__What you need to do__.
Reproduce word for word the stretch of lines from the very first one through the line containing "outright what members currently value or", and nothing else.

================

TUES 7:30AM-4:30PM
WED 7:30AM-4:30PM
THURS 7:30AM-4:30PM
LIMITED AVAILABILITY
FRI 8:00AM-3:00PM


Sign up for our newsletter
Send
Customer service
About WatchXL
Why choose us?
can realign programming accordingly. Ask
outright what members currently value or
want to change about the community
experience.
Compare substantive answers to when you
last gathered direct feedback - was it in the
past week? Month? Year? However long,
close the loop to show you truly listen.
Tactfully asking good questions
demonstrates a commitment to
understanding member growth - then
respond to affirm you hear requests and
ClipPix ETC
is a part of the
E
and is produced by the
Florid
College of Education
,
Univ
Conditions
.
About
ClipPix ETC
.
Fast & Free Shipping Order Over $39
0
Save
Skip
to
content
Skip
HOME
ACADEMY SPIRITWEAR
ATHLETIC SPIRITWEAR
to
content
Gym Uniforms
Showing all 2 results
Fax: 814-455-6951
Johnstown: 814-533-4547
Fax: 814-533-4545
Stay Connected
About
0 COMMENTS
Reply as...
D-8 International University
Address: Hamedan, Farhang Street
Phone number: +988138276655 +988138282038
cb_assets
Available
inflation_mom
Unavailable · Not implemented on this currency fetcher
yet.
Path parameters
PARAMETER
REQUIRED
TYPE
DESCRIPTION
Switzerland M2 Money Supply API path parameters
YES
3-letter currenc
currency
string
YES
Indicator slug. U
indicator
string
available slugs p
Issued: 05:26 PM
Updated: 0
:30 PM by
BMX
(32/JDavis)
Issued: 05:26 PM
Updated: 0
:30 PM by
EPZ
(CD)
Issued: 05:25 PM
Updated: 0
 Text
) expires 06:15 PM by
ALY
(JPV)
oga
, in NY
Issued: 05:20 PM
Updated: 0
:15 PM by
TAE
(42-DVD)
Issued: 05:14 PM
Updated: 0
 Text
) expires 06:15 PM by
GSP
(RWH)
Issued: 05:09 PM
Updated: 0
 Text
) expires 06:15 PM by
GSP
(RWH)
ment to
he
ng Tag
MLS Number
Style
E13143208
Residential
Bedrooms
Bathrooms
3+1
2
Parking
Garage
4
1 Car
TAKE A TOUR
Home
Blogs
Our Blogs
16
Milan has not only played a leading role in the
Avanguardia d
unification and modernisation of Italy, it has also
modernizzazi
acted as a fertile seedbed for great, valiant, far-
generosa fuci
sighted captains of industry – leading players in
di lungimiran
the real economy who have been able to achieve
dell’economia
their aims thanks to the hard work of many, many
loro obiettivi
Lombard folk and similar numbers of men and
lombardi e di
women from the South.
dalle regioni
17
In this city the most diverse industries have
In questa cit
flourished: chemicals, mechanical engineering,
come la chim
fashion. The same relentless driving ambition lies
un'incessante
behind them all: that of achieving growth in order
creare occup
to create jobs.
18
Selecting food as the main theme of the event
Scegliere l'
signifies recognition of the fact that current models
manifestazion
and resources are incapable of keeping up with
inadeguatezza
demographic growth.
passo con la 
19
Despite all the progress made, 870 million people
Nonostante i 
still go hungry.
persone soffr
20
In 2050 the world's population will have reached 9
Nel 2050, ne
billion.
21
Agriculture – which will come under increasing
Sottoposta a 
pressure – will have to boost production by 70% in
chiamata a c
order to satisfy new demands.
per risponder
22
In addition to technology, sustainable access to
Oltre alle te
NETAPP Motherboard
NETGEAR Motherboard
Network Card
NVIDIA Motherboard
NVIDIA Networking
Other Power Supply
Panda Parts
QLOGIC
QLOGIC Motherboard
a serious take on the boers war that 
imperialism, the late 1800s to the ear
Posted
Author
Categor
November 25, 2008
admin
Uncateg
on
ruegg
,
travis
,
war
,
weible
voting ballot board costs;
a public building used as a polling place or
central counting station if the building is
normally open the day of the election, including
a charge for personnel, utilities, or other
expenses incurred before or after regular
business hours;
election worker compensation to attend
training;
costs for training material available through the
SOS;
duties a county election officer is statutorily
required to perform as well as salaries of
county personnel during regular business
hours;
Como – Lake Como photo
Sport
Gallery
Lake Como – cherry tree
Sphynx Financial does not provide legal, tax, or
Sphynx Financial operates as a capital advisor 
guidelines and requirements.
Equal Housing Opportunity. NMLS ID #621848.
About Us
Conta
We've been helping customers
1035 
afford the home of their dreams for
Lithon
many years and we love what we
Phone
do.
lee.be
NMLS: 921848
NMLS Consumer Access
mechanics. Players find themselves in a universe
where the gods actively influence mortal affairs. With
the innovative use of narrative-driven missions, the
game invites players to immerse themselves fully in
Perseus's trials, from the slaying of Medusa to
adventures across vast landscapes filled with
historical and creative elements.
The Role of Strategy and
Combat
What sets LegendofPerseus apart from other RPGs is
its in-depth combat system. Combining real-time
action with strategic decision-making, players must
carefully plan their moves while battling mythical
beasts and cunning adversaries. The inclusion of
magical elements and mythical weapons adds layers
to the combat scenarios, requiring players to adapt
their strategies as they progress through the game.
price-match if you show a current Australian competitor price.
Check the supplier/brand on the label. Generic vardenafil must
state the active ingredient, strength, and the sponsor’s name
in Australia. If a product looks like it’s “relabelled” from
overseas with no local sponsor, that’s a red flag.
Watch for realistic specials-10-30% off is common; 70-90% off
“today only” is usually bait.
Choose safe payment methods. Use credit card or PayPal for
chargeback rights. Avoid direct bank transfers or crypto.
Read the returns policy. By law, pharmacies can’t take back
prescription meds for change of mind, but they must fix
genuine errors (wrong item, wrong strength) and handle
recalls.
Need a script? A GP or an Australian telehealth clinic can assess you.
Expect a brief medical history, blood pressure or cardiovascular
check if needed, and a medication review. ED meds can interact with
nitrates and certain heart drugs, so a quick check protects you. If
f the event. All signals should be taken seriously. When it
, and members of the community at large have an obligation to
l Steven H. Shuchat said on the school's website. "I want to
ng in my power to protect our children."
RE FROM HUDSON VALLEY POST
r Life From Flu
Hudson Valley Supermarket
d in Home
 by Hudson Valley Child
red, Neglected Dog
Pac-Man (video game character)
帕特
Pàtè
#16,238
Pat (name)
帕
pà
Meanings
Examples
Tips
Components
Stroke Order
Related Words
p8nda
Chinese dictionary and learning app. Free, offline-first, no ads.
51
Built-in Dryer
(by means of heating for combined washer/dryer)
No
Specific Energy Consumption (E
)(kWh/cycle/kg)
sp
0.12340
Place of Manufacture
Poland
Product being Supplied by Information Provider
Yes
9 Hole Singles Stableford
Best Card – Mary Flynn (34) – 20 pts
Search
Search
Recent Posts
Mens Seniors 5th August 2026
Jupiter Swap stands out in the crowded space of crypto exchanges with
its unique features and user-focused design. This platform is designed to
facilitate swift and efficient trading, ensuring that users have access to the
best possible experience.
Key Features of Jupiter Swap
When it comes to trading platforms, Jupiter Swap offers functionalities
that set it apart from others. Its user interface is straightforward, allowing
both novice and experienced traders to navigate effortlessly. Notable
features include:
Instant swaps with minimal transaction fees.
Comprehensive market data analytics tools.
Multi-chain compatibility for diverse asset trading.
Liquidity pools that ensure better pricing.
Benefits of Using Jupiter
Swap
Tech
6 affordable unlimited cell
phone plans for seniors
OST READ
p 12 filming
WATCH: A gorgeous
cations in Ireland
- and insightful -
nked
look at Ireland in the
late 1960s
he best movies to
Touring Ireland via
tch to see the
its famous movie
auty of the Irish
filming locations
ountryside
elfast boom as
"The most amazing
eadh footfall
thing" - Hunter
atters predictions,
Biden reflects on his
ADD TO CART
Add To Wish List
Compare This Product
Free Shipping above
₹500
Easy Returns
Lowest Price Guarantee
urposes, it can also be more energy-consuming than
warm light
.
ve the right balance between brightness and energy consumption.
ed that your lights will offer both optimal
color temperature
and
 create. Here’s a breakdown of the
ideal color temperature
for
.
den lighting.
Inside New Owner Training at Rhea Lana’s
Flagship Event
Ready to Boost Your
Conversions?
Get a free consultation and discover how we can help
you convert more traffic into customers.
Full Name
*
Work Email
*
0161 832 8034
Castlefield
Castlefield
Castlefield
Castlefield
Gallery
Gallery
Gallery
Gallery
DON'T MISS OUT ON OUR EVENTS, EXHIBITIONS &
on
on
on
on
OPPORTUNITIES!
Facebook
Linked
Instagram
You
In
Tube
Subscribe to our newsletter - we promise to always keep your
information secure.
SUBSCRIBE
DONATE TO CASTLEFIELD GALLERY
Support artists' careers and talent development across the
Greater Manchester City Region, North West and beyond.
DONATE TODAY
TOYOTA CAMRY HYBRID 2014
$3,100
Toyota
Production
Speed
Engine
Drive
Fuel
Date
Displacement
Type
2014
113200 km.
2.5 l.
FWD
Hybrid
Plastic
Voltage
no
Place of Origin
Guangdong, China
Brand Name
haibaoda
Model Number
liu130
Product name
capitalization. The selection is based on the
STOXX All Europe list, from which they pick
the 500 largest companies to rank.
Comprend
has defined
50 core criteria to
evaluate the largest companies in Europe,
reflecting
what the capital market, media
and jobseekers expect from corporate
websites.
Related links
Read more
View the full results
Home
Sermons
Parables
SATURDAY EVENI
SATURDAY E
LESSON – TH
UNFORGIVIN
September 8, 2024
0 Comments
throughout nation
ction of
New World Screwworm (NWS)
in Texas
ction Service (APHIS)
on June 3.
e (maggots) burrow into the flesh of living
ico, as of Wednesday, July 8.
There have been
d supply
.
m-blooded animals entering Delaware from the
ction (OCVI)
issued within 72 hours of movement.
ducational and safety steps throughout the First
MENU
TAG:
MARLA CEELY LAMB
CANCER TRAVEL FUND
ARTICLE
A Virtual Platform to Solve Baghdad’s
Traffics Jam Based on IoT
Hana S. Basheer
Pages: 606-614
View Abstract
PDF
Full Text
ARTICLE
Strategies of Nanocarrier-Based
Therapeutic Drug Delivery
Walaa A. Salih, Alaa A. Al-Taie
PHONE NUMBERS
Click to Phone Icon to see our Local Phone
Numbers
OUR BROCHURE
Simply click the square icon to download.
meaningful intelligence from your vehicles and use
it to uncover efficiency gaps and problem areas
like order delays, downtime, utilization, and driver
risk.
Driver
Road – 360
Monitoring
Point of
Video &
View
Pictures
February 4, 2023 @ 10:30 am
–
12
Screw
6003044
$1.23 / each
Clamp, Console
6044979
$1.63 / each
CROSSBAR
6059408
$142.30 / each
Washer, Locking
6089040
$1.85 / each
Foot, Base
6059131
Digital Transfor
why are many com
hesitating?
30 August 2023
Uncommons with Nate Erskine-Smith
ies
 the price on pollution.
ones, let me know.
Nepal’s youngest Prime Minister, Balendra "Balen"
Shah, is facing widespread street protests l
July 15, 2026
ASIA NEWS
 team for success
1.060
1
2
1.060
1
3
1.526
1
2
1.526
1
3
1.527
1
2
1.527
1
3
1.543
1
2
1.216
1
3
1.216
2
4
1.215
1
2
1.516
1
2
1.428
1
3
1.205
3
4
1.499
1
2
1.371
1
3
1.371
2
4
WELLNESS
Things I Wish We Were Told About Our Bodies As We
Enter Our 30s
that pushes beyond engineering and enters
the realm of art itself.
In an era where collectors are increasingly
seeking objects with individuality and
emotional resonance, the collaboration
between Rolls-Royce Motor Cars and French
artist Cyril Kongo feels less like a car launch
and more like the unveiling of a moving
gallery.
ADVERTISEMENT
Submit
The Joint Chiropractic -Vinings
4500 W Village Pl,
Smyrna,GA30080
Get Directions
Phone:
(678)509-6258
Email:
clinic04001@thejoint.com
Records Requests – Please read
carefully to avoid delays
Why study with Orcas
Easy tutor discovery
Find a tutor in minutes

================

__Result of the exercise__.
TUES 7:30AM-4:30PM
WED 7:30AM-4:30PM
THURS 7:30AM-4:30PM
LIMITED AVAILABILITY
FRI 8:00AM-3:00PM


Sign up for our newsletter
Send
Customer service
About WatchXL
Why choose us?
can realign programming accordingly. Ask
outright what members currently value or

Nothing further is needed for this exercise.